## PROVIDED RECORDS
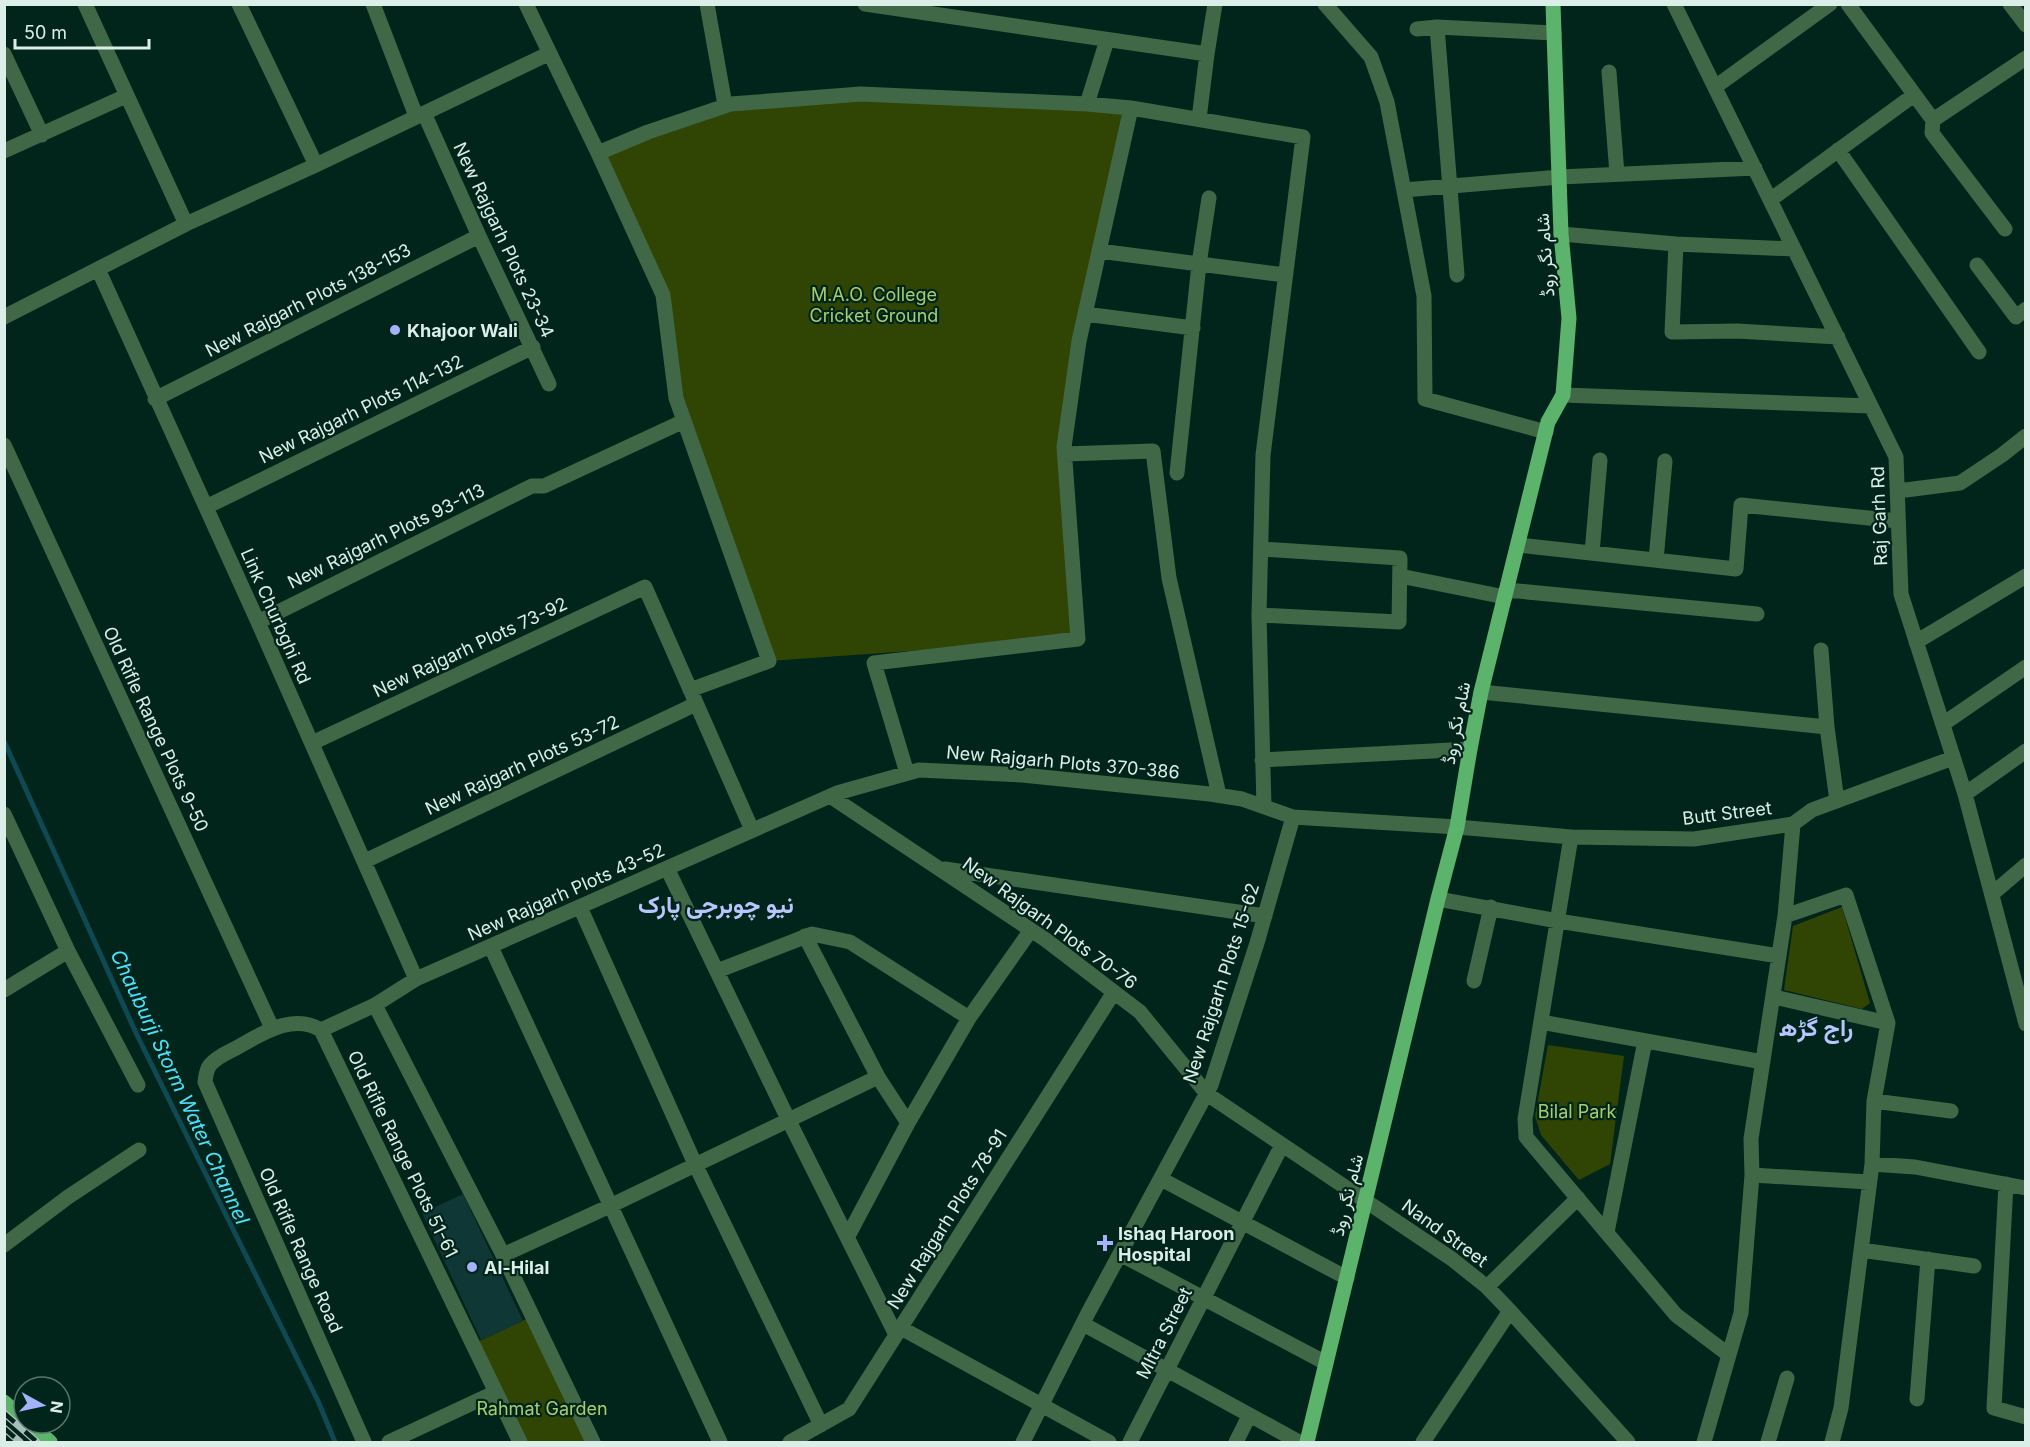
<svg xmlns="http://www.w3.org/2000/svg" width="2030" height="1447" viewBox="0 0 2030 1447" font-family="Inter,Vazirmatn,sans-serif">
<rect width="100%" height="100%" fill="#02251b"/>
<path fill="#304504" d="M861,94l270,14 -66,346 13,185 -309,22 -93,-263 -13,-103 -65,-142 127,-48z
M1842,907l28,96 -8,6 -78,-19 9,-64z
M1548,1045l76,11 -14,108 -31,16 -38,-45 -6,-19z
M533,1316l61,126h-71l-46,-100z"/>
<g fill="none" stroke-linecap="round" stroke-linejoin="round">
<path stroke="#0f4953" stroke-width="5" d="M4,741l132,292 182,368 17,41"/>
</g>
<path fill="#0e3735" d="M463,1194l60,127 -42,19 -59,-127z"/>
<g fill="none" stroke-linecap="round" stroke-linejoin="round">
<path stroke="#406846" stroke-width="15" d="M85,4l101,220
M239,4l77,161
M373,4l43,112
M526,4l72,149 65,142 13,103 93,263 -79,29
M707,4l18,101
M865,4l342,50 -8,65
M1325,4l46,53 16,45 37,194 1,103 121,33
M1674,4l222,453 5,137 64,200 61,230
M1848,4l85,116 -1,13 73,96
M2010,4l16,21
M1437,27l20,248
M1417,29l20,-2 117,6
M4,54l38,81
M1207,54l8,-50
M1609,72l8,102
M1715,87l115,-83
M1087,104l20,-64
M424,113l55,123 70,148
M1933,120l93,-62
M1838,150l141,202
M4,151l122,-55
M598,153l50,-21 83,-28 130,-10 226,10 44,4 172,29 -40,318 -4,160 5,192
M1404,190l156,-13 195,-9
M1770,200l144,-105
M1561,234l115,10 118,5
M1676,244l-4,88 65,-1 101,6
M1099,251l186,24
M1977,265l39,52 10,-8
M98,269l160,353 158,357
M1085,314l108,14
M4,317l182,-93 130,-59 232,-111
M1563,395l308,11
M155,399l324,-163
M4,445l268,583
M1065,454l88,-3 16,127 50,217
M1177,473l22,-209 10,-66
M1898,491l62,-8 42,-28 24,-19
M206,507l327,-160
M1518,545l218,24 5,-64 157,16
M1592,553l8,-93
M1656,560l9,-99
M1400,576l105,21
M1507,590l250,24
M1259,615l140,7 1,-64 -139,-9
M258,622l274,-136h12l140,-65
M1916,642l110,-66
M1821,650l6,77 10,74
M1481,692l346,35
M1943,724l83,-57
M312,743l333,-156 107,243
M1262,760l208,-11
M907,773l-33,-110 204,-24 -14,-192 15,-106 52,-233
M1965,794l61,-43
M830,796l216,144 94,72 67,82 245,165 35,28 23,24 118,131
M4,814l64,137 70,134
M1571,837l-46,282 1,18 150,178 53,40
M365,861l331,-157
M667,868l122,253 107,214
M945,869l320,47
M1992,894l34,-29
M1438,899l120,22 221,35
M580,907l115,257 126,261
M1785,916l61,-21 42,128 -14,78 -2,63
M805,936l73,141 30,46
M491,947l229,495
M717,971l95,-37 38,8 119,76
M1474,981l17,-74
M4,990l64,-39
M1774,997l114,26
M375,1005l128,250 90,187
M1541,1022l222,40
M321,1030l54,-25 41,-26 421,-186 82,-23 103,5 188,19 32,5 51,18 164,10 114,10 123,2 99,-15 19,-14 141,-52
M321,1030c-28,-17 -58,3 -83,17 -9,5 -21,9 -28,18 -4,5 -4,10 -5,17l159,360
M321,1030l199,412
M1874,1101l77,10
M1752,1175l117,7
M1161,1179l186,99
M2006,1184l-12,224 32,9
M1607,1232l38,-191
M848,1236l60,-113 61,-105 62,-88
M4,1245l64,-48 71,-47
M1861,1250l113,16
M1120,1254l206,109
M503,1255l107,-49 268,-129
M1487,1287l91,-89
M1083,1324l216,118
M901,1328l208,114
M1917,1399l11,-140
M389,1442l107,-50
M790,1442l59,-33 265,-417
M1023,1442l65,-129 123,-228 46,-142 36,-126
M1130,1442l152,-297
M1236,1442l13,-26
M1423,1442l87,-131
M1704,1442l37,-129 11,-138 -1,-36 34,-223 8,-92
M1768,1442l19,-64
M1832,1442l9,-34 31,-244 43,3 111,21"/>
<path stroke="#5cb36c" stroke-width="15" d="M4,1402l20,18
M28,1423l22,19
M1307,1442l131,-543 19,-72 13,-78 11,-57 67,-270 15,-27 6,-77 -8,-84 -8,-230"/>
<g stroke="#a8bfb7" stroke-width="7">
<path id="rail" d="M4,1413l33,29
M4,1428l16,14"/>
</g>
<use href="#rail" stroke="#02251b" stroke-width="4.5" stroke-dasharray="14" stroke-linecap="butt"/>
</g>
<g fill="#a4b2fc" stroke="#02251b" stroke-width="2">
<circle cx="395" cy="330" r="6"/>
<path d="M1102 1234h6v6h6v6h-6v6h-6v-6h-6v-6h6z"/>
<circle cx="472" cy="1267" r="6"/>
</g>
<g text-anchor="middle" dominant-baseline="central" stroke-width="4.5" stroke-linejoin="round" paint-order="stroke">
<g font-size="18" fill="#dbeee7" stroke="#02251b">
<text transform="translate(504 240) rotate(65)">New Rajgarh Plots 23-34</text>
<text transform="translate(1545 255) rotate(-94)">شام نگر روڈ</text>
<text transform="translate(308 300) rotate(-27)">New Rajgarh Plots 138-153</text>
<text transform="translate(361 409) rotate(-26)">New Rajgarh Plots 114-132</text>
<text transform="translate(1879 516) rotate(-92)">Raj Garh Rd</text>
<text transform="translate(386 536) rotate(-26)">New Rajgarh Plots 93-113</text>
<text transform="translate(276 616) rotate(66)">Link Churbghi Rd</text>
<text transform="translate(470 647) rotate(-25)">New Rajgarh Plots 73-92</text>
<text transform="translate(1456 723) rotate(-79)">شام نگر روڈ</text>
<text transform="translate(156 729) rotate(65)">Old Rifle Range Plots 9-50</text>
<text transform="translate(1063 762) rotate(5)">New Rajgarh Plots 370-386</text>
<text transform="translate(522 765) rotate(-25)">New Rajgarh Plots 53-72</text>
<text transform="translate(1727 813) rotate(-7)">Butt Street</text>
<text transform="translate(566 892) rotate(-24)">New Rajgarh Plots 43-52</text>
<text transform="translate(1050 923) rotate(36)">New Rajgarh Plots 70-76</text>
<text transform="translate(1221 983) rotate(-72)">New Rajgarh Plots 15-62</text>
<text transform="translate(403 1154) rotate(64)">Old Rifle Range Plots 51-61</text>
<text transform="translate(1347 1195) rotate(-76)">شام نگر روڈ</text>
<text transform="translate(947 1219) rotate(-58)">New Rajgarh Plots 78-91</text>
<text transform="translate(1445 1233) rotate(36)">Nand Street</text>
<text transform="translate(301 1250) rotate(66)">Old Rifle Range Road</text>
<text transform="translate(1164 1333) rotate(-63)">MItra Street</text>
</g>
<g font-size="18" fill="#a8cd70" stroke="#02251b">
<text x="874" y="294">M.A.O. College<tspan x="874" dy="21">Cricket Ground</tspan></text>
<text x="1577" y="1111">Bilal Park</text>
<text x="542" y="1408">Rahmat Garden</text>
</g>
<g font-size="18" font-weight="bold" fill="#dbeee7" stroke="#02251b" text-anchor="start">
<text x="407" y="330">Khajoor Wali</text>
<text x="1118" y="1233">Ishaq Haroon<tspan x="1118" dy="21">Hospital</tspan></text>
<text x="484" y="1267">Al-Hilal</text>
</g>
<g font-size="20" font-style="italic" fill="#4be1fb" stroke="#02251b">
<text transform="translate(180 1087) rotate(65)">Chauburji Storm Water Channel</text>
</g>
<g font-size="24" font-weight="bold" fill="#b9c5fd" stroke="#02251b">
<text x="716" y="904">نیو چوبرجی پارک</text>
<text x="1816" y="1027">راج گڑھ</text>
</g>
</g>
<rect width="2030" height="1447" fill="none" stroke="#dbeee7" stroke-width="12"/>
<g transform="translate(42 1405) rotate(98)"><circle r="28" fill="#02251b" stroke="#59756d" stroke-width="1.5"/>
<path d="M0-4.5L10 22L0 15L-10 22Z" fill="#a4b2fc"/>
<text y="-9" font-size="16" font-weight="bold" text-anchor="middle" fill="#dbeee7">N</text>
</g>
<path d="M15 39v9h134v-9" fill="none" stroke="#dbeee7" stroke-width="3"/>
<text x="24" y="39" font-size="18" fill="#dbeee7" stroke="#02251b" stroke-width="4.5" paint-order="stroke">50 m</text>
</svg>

--

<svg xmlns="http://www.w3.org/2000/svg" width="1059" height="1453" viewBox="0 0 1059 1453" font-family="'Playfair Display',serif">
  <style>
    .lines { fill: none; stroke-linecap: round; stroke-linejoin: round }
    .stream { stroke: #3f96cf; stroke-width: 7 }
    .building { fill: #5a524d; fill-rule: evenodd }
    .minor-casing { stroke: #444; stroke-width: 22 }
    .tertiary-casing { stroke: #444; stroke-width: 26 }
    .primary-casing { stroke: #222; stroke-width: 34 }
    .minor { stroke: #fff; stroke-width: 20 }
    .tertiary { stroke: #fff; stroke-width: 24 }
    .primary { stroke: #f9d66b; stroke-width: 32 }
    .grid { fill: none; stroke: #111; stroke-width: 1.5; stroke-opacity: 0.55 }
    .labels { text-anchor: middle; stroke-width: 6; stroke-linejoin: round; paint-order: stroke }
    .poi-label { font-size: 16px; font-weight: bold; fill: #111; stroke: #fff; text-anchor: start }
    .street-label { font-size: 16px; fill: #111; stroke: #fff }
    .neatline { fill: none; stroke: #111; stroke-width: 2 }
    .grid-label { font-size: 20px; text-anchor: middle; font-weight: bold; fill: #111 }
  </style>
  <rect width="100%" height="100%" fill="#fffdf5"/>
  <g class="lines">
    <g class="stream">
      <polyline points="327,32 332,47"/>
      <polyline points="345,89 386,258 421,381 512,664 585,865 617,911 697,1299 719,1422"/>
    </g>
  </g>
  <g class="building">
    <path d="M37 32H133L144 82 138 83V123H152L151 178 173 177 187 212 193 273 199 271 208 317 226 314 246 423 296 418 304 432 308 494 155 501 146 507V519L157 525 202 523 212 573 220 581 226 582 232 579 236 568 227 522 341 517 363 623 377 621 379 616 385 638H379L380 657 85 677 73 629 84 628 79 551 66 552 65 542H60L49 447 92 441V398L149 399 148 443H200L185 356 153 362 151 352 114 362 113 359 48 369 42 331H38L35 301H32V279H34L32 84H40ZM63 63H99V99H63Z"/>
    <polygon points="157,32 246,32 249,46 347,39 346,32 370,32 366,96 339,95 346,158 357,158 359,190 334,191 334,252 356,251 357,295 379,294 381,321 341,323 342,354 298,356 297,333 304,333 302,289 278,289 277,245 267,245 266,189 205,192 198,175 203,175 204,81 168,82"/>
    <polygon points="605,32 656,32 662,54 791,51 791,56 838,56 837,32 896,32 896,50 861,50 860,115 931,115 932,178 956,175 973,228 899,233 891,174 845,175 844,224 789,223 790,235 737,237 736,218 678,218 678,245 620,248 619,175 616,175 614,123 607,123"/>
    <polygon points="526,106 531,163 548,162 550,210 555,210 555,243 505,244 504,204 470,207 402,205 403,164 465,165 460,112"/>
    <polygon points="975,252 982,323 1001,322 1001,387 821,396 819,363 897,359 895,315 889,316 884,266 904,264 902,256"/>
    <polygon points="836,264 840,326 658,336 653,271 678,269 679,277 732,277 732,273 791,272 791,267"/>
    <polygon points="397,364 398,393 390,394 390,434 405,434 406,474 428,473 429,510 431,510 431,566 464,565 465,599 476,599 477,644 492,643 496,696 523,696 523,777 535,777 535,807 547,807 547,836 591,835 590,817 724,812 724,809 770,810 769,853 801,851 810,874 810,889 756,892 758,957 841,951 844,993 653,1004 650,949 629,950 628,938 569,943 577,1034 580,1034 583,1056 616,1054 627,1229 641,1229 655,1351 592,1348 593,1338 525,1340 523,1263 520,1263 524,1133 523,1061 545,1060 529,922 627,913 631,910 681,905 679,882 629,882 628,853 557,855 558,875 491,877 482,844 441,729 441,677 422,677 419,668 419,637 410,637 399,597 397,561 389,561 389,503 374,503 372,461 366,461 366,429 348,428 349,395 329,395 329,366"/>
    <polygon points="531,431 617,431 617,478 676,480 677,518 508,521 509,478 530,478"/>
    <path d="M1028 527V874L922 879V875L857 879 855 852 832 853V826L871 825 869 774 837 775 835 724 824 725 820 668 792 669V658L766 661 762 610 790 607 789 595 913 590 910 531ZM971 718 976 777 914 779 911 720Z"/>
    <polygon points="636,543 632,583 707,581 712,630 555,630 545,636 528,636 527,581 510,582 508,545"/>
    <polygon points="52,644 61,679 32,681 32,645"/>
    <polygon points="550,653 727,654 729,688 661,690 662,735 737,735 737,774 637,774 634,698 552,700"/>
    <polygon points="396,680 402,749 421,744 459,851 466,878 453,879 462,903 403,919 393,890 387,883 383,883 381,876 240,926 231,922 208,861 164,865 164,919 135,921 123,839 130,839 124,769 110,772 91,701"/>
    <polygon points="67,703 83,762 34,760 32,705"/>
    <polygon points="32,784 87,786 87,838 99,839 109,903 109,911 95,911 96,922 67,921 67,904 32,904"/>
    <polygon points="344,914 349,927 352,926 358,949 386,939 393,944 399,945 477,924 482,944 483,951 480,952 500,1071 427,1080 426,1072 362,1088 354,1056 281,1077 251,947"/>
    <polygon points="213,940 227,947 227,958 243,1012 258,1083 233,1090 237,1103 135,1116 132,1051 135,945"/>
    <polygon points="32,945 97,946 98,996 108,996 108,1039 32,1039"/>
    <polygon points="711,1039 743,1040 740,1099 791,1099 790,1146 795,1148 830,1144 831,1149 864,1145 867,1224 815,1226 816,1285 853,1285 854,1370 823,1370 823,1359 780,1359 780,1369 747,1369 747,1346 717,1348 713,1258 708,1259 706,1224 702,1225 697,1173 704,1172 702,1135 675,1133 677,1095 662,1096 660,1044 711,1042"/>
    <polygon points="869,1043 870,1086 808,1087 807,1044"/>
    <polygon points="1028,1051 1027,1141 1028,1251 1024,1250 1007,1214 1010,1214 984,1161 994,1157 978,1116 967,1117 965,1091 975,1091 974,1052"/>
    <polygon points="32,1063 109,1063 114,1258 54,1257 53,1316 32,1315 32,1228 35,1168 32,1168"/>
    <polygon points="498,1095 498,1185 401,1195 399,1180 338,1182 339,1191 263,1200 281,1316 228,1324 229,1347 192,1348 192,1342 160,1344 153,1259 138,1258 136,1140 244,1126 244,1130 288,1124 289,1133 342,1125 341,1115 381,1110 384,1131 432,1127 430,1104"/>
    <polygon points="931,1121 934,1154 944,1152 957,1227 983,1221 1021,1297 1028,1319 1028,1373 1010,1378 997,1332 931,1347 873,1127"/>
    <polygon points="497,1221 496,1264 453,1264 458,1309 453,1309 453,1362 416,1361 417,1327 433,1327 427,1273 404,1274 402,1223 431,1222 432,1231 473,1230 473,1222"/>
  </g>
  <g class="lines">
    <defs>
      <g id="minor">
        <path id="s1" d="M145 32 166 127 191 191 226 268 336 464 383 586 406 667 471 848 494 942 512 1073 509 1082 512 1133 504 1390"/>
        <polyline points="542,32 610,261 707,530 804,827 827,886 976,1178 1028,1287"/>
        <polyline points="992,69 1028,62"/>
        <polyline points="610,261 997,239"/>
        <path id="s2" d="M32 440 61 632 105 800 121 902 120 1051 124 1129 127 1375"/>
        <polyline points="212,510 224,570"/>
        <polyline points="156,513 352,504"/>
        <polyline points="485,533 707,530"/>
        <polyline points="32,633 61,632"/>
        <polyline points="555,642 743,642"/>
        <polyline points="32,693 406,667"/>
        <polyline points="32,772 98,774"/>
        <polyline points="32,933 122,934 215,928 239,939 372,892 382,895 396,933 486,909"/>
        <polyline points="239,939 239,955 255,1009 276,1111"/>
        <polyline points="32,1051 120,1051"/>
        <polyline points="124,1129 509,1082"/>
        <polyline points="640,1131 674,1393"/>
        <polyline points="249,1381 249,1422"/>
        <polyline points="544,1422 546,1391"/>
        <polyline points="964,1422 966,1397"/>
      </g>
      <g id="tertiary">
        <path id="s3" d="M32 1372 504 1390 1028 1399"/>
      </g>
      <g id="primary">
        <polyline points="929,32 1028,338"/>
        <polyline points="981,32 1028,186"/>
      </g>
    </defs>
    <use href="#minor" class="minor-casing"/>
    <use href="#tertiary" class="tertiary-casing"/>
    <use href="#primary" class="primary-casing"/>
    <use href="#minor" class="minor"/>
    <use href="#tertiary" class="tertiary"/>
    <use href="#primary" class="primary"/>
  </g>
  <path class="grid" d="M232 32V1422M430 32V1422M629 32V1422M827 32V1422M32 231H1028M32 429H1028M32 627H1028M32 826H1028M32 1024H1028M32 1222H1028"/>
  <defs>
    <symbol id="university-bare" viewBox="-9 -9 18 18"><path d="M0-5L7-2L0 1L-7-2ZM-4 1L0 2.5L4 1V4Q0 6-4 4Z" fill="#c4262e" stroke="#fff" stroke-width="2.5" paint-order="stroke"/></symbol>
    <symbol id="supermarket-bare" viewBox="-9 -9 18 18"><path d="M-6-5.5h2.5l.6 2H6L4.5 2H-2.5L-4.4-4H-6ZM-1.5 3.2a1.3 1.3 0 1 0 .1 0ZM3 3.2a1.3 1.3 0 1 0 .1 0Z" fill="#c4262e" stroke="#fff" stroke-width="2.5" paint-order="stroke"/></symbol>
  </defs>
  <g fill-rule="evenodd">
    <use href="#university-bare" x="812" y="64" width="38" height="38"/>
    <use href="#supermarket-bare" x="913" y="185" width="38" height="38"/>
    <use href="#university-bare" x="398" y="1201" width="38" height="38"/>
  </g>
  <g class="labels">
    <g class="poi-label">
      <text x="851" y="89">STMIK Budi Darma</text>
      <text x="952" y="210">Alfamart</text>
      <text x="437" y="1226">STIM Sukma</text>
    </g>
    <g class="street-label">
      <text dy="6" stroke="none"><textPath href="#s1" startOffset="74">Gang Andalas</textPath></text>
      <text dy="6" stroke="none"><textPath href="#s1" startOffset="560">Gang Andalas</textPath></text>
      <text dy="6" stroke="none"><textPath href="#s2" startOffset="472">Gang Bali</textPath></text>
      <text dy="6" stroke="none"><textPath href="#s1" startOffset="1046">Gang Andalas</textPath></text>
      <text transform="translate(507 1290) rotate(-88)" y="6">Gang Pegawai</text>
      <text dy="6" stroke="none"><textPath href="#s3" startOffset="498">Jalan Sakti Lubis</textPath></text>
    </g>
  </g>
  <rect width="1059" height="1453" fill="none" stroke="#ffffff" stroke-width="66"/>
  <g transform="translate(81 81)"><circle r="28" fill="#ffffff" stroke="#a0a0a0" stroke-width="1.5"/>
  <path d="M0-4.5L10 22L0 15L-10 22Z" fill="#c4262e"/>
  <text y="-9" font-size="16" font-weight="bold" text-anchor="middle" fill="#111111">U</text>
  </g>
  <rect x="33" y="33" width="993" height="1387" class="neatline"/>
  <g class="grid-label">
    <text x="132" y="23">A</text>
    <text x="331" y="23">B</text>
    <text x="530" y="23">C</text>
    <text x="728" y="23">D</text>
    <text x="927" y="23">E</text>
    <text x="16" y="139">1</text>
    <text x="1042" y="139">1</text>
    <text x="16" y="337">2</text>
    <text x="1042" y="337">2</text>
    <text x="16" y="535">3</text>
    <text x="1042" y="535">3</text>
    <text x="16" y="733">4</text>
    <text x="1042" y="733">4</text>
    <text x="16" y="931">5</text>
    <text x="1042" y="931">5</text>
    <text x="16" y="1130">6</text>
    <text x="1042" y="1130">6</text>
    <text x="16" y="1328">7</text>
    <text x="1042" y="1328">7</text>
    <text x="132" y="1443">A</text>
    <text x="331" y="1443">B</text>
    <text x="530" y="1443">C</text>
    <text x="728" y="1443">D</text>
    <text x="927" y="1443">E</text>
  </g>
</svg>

## TASK PROMPT
Above are records; repeat only the lines starting at the line with "#3f96cf; stroke-width: 7" and ending at the line with "middle; stroke-width: 6;", exactly as they appear, both included.

## EXERCISE RESULT
    .stream { stroke: #3f96cf; stroke-width: 7 }
    .building { fill: #5a524d; fill-rule: evenodd }
    .minor-casing { stroke: #444; stroke-width: 22 }
    .tertiary-casing { stroke: #444; stroke-width: 26 }
    .primary-casing { stroke: #222; stroke-width: 34 }
    .minor { stroke: #fff; stroke-width: 20 }
    .tertiary { stroke: #fff; stroke-width: 24 }
    .primary { stroke: #f9d66b; stroke-width: 32 }
    .grid { fill: none; stroke: #111; stroke-width: 1.5; stroke-opacity: 0.55 }
    .labels { text-anchor: middle; stroke-width: 6; stroke-linejoin: round; paint-order: stroke }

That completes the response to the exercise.